Rome is once again facing a serious garbage problem, amid doctors' warnings that the situation is getting so bad that the city risks a public health crisis. Local and national media have put the issue on their front pages, with the local Il Messaggero describing it in a headline yesterday as a "Rubbish emergency in Rome: Risk of collapse in 10 days."
The Italian capital has a chronic shortage of refuse-processing centers, but the crisis became more acute Monday with the resignation en masse of the board of the municipal rubbish agency AMA. "We need to stop [the city] from quickly filling with heaps of rubbish in every street, near schools, hospitals, public spaces," the Rome doctors' association said in a Wednesday statement. "There is no time to lose," they added.
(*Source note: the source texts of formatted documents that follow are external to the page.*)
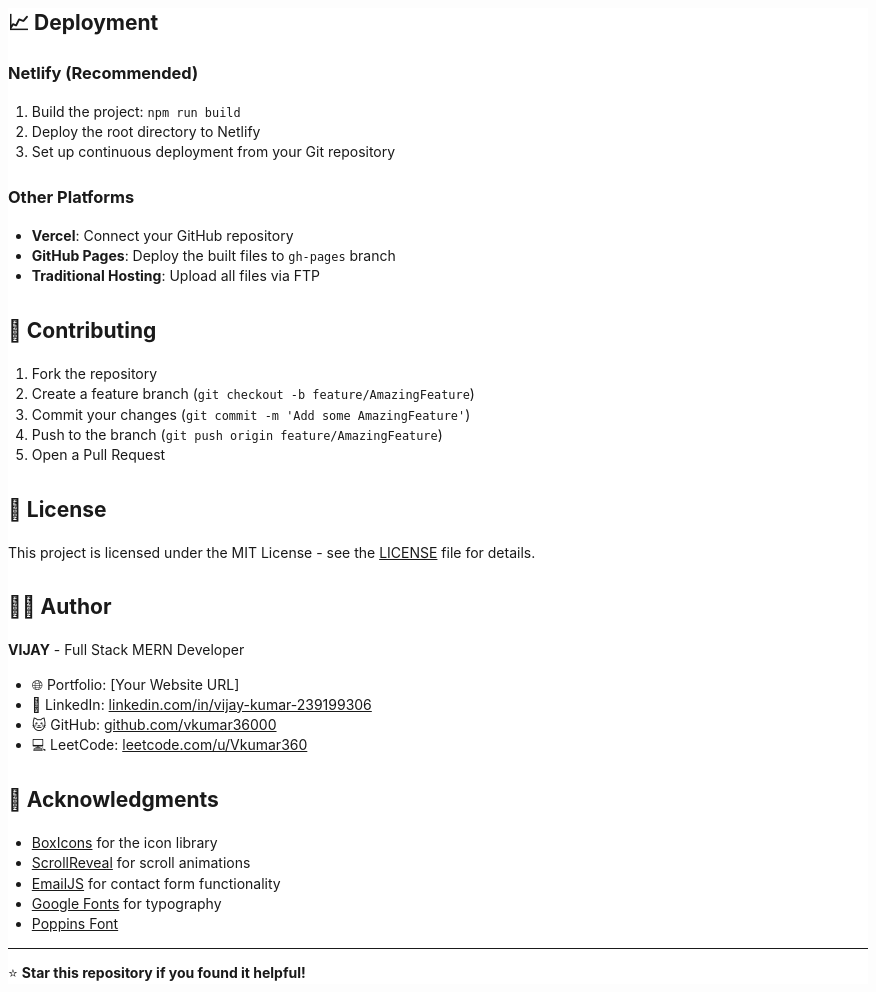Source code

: ## 📈 Deployment

### Netlify (Recommended)
1. Build the project: `npm run build`
2. Deploy the root directory to Netlify
3. Set up continuous deployment from your Git repository

### Other Platforms
- **Vercel**: Connect your GitHub repository
- **GitHub Pages**: Deploy the built files to `gh-pages` branch
- **Traditional Hosting**: Upload all files via FTP

## 🤝 Contributing

1. Fork the repository
2. Create a feature branch (`git checkout -b feature/AmazingFeature`)
3. Commit your changes (`git commit -m 'Add some AmazingFeature'`)
4. Push to the branch (`git push origin feature/AmazingFeature`)
5. Open a Pull Request

## 📄 License

This project is licensed under the MIT License - see the [LICENSE](LICENSE) file for details.

## 👨‍💻 Author

**VIJAY** - Full Stack MERN Developer

- 🌐 Portfolio: [Your Website URL]
- 💼 LinkedIn: [linkedin.com/in/vijay-kumar-239199306](https://www.linkedin.com/in/vijay-kumar-239199306)
- 🐱 GitHub: [github.com/vkumar36000](https://github.com/vkumar36000)
- 💻 LeetCode: [leetcode.com/u/Vkumar360](https://leetcode.com/u/Vkumar360/)

## 🙏 Acknowledgments

- [BoxIcons](https://boxicons.com/) for the icon library
- [ScrollReveal](https://scrollrevealjs.org/) for scroll animations
- [EmailJS](https://www.emailjs.com/) for contact form functionality
- [Google Fonts](https://fonts.google.com/) for typography
- [Poppins Font](https://fonts.google.com/specimen/Poppins)

---

⭐ **Star this repository if you found it helpful!**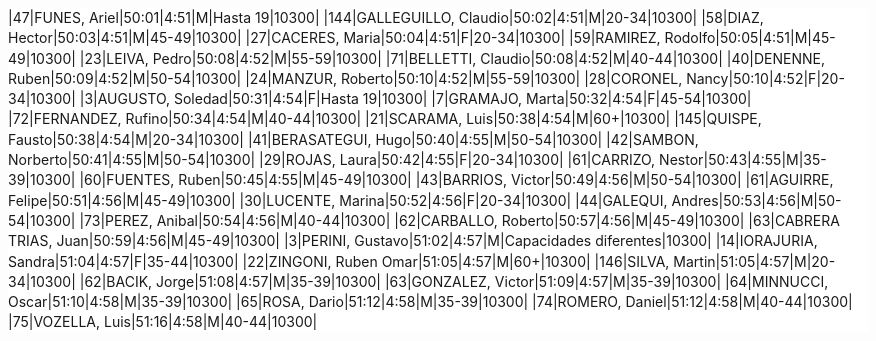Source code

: |47|FUNES, Ariel|50:01|4:51|M|Hasta 19|10300|
|144|GALLEGUILLO, Claudio|50:02|4:51|M|20-34|10300|
|58|DIAZ, Hector|50:03|4:51|M|45-49|10300|
|27|CACERES, Maria|50:04|4:51|F|20-34|10300|
|59|RAMIREZ, Rodolfo|50:05|4:51|M|45-49|10300|
|23|LEIVA, Pedro|50:08|4:52|M|55-59|10300|
|71|BELLETTI, Claudio|50:08|4:52|M|40-44|10300|
|40|DENENNE, Ruben|50:09|4:52|M|50-54|10300|
|24|MANZUR, Roberto|50:10|4:52|M|55-59|10300|
|28|CORONEL, Nancy|50:10|4:52|F|20-34|10300|
|3|AUGUSTO, Soledad|50:31|4:54|F|Hasta 19|10300|
|7|GRAMAJO, Marta|50:32|4:54|F|45-54|10300|
|72|FERNANDEZ, Rufino|50:34|4:54|M|40-44|10300|
|21|SCARAMA, Luis|50:38|4:54|M|60+|10300|
|145|QUISPE, Fausto|50:38|4:54|M|20-34|10300|
|41|BERASATEGUI, Hugo|50:40|4:55|M|50-54|10300|
|42|SAMBON, Norberto|50:41|4:55|M|50-54|10300|
|29|ROJAS, Laura|50:42|4:55|F|20-34|10300|
|61|CARRIZO, Nestor|50:43|4:55|M|35-39|10300|
|60|FUENTES, Ruben|50:45|4:55|M|45-49|10300|
|43|BARRIOS, Victor|50:49|4:56|M|50-54|10300|
|61|AGUIRRE, Felipe|50:51|4:56|M|45-49|10300|
|30|LUCENTE, Marina|50:52|4:56|F|20-34|10300|
|44|GALEQUI, Andres|50:53|4:56|M|50-54|10300|
|73|PEREZ, Anibal|50:54|4:56|M|40-44|10300|
|62|CARBALLO, Roberto|50:57|4:56|M|45-49|10300|
|63|CABRERA TRIAS, Juan|50:59|4:56|M|45-49|10300|
|3|PERINI, Gustavo|51:02|4:57|M|Capacidades diferentes|10300|
|14|IORAJURIA, Sandra|51:04|4:57|F|35-44|10300|
|22|ZINGONI, Ruben Omar|51:05|4:57|M|60+|10300|
|146|SILVA, Martin|51:05|4:57|M|20-34|10300|
|62|BACIK, Jorge|51:08|4:57|M|35-39|10300|
|63|GONZALEZ, Victor|51:09|4:57|M|35-39|10300|
|64|MINNUCCI, Oscar|51:10|4:58|M|35-39|10300|
|65|ROSA, Dario|51:12|4:58|M|35-39|10300|
|74|ROMERO, Daniel|51:12|4:58|M|40-44|10300|
|75|VOZELLA, Luis|51:16|4:58|M|40-44|10300|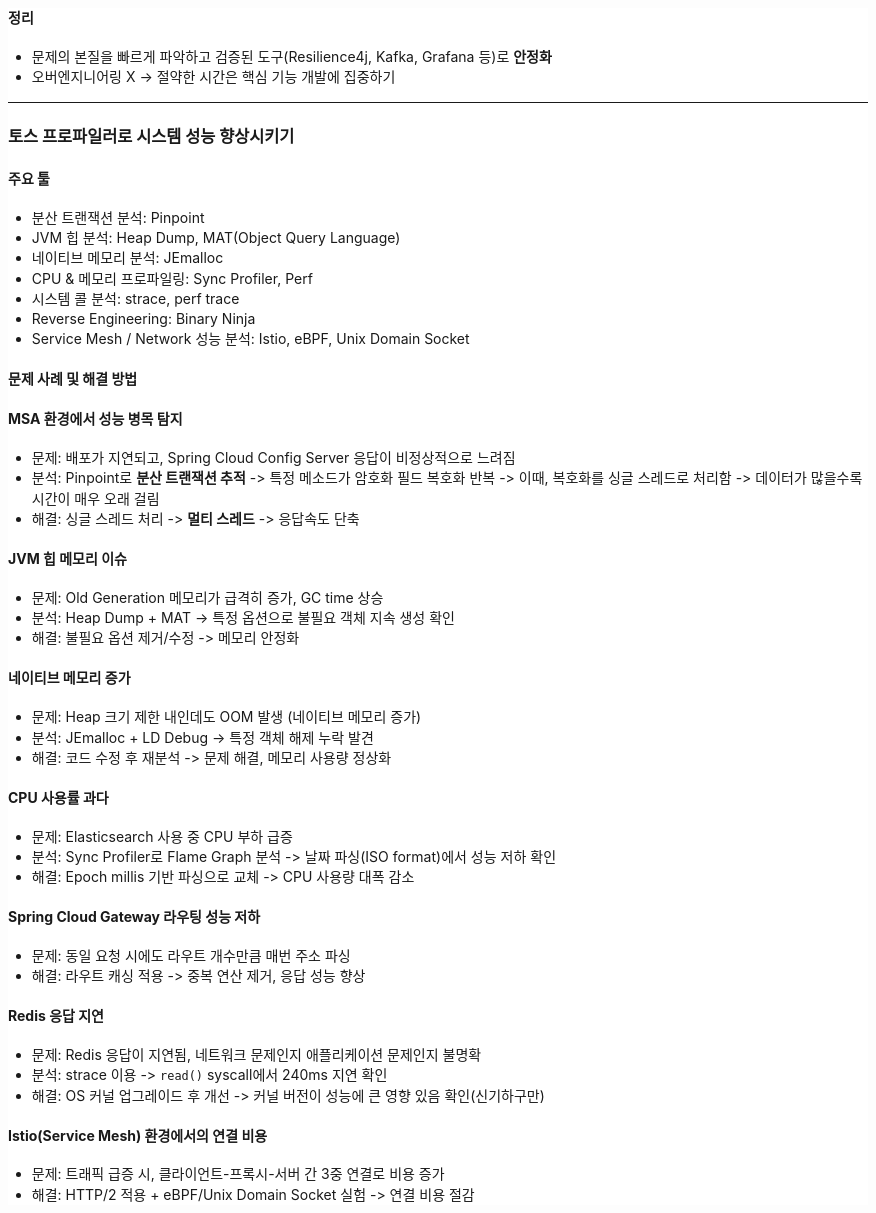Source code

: #### 정리
- 문제의 본질을 빠르게 파악하고 검증된 도구(Resilience4j, Kafka, Grafana 등)로 **안정화**
- 오버엔지니어링 X -> 절약한 시간은 핵심 기능 개발에 집중하기

---


### 토스 프로파일러로 시스템 성능 향상시키기

#### 주요 툴
- 분산 트랜잭션 분석: Pinpoint
- JVM 힙 분석: Heap Dump, MAT(Object Query Language)
- 네이티브 메모리 분석: JEmalloc
- CPU & 메모리 프로파일링: Sync Profiler, Perf
- 시스템 콜 분석: strace, perf trace
- Reverse Engineering: Binary Ninja
- Service Mesh / Network 성능 분석: Istio, eBPF, Unix Domain Socket

#### 문제 사례 및 해결 방법

#### MSA 환경에서 성능 병목 탐지
- 문제: 배포가 지연되고, Spring Cloud Config Server 응답이 비정상적으로 느려짐
- 분석: Pinpoint로 **분산 트랜잭션 추적** -> 특정 메소드가 암호화 필드 복호화 반복 -> 이때, 복호화를 싱글 스레드로 처리함 -> 데이터가 많을수록 시간이 매우 오래 걸림
- 해결: 싱글 스레드 처리 -> **멀티 스레드** -> 응답속도 단축


#### JVM 힙 메모리 이슈
- 문제: Old Generation 메모리가 급격히 증가, GC time 상승
- 분석: Heap Dump + MAT -> 특정 옵션으로 불필요 객체 지속 생성 확인
- 해결: 불필요 옵션 제거/수정 -> 메모리 안정화


#### 네이티브 메모리 증가
- 문제: Heap 크기 제한 내인데도 OOM 발생 (네이티브 메모리 증가)
- 분석: JEmalloc + LD Debug -> 특정 객체 해제 누락 발견
- 해결: 코드 수정 후 재분석 -> 문제 해결, 메모리 사용량 정상화

#### CPU 사용률 과다
- 문제: Elasticsearch 사용 중 CPU 부하 급증
- 분석: Sync Profiler로 Flame Graph 분석 -> 날짜 파싱(ISO format)에서 성능 저하 확인
- 해결: Epoch millis 기반 파싱으로 교체 -> CPU 사용량 대폭 감소

#### Spring Cloud Gateway 라우팅 성능 저하
- 문제: 동일 요청 시에도 라우트 개수만큼 매번 주소 파싱
- 해결: 라우트 캐싱 적용 -> 중복 연산 제거, 응답 성능 향상

#### Redis 응답 지연
- 문제: Redis 응답이 지연됨, 네트워크 문제인지 애플리케이션 문제인지 불명확
- 분석: strace 이용 -> `read()` syscall에서 240ms 지연 확인
- 해결: OS 커널 업그레이드 후 개선 -> 커널 버전이 성능에 큰 영향 있음 확인(신기하구만)

#### Istio(Service Mesh) 환경에서의 연결 비용
- 문제: 트래픽 급증 시, 클라이언트-프록시-서버 간 3중 연결로 비용 증가
- 해결: HTTP/2 적용 + eBPF/Unix Domain Socket 실험 -> 연결 비용 절감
In a separate statement, the association of school principals said garbage was piling up near school facilities across the city, with the situation "getting worse day by day." Barring an improvement, principals called on local health authorities to inspect each of the affected schools "and eventually proceed with a request to close them."
Rome is currently sending its surplus garbage to processing plants in its surrounding region of Lazio and other parts of Italy, but this is costly and unsustainable. AMA's management has changed six times in the last three years. Its last board quit over a long-standing disagreement with Mayor Virginia Raggi over the approval of 2017 accounts.